## BEGIN Data provided

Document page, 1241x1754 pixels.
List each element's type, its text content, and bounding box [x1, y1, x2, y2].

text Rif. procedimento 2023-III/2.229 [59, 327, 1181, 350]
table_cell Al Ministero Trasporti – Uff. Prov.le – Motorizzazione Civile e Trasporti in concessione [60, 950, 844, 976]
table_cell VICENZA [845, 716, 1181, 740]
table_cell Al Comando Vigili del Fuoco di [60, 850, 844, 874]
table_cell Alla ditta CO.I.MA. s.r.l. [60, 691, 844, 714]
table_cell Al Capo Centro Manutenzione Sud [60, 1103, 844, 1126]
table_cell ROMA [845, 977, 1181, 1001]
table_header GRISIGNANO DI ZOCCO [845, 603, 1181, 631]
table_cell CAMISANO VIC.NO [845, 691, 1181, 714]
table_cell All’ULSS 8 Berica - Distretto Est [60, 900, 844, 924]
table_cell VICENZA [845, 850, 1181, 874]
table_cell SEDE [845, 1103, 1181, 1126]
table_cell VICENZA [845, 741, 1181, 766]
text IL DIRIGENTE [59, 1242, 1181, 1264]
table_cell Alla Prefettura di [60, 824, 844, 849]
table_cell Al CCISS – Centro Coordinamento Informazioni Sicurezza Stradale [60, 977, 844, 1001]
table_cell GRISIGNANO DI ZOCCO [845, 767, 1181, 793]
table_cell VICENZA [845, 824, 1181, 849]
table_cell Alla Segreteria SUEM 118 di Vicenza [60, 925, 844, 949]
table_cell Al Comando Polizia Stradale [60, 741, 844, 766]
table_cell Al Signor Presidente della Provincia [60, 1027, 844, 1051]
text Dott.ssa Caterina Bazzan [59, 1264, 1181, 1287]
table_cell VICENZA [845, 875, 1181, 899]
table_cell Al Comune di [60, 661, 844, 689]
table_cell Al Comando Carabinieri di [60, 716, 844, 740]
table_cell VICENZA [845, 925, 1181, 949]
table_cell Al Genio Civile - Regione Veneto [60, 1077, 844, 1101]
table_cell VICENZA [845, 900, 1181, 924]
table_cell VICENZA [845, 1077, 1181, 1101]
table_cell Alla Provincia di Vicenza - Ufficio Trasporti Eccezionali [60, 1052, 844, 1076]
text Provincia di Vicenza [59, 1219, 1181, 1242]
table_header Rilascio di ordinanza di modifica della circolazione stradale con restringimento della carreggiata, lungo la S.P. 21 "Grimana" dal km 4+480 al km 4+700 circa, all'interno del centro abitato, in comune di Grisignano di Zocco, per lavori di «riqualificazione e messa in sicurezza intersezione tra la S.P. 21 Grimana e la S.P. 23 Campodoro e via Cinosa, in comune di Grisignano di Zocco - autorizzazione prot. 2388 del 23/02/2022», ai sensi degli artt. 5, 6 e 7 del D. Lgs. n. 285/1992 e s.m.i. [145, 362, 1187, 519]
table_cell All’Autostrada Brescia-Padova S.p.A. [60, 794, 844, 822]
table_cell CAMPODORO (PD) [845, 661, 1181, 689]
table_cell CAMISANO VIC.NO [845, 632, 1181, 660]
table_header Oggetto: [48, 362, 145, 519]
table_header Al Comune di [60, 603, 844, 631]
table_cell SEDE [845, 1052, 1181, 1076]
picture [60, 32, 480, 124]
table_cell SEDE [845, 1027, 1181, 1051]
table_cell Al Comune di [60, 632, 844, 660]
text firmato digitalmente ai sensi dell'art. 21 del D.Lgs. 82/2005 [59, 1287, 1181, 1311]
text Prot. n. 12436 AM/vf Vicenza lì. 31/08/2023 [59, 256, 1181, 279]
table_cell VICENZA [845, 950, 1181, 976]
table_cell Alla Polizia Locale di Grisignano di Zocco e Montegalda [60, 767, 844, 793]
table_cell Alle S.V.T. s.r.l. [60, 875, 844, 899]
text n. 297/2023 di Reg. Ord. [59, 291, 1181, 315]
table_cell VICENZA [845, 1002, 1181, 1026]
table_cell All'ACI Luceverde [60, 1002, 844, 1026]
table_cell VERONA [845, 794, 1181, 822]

## END Data provided

Output the material above as a JSON list of strings, one string per line, with blank lines omitted.

[
  "Document page, 1241x1754 pixels.",
  "List each element's type, its text content, and bounding box [x1, y1, x2, y2].",
  "text Rif. procedimento 2023-III/2.229 [59, 327, 1181, 350]",
  "table_cell Al Ministero Trasporti – Uff. Prov.le – Motorizzazione Civile e Trasporti in concessione [60, 950, 844, 976]",
  "table_cell VICENZA [845, 716, 1181, 740]",
  "table_cell Al Comando Vigili del Fuoco di [60, 850, 844, 874]",
  "table_cell Alla ditta CO.I.MA. s.r.l. [60, 691, 844, 714]",
  "table_cell Al Capo Centro Manutenzione Sud [60, 1103, 844, 1126]",
  "table_cell ROMA [845, 977, 1181, 1001]",
  "table_header GRISIGNANO DI ZOCCO [845, 603, 1181, 631]",
  "table_cell CAMISANO VIC.NO [845, 691, 1181, 714]",
  "table_cell All’ULSS 8 Berica - Distretto Est [60, 900, 844, 924]",
  "table_cell VICENZA [845, 850, 1181, 874]",
  "table_cell SEDE [845, 1103, 1181, 1126]",
  "table_cell VICENZA [845, 741, 1181, 766]",
  "text IL DIRIGENTE [59, 1242, 1181, 1264]",
  "table_cell Alla Prefettura di [60, 824, 844, 849]",
  "table_cell Al CCISS – Centro Coordinamento Informazioni Sicurezza Stradale [60, 977, 844, 1001]",
  "table_cell GRISIGNANO DI ZOCCO [845, 767, 1181, 793]",
  "table_cell VICENZA [845, 824, 1181, 849]",
  "table_cell Alla Segreteria SUEM 118 di Vicenza [60, 925, 844, 949]",
  "table_cell Al Comando Polizia Stradale [60, 741, 844, 766]",
  "table_cell Al Signor Presidente della Provincia [60, 1027, 844, 1051]",
  "text Dott.ssa Caterina Bazzan [59, 1264, 1181, 1287]",
  "table_cell VICENZA [845, 875, 1181, 899]",
  "table_cell Al Comune di [60, 661, 844, 689]",
  "table_cell Al Comando Carabinieri di [60, 716, 844, 740]",
  "table_cell VICENZA [845, 925, 1181, 949]",
  "table_cell Al Genio Civile - Regione Veneto [60, 1077, 844, 1101]",
  "table_cell VICENZA [845, 900, 1181, 924]",
  "table_cell VICENZA [845, 1077, 1181, 1101]",
  "table_cell Alla Provincia di Vicenza - Ufficio Trasporti Eccezionali [60, 1052, 844, 1076]",
  "text Provincia di Vicenza [59, 1219, 1181, 1242]",
  "table_header Rilascio di ordinanza di modifica della circolazione stradale con restringimento della carreggiata, lungo la S.P. 21 \"Grimana\" dal km 4+480 al km 4+700 circa, all'interno del centro abitato, in comune di Grisignano di Zocco, per lavori di «riqualificazione e messa in sicurezza intersezione tra la S.P. 21 Grimana e la S.P. 23 Campodoro e via Cinosa, in comune di Grisignano di Zocco - autorizzazione prot. 2388 del 23/02/2022», ai sensi degli artt. 5, 6 e 7 del D. Lgs. n. 285/1992 e s.m.i. [145, 362, 1187, 519]",
  "table_cell All’Autostrada Brescia-Padova S.p.A. [60, 794, 844, 822]",
  "table_cell CAMPODORO (PD) [845, 661, 1181, 689]",
  "table_cell CAMISANO VIC.NO [845, 632, 1181, 660]",
  "table_header Oggetto: [48, 362, 145, 519]",
  "table_header Al Comune di [60, 603, 844, 631]",
  "table_cell SEDE [845, 1052, 1181, 1076]",
  "picture [60, 32, 480, 124]",
  "table_cell SEDE [845, 1027, 1181, 1051]",
  "table_cell Al Comune di [60, 632, 844, 660]",
  "text firmato digitalmente ai sensi dell'art. 21 del D.Lgs. 82/2005 [59, 1287, 1181, 1311]",
  "text Prot. n. 12436 AM/vf Vicenza lì. 31/08/2023 [59, 256, 1181, 279]",
  "table_cell VICENZA [845, 950, 1181, 976]",
  "table_cell Alla Polizia Locale di Grisignano di Zocco e Montegalda [60, 767, 844, 793]",
  "table_cell Alle S.V.T. s.r.l. [60, 875, 844, 899]",
  "text n. 297/2023 di Reg. Ord. [59, 291, 1181, 315]",
  "table_cell VICENZA [845, 1002, 1181, 1026]",
  "table_cell All'ACI Luceverde [60, 1002, 844, 1026]",
  "table_cell VERONA [845, 794, 1181, 822]"
]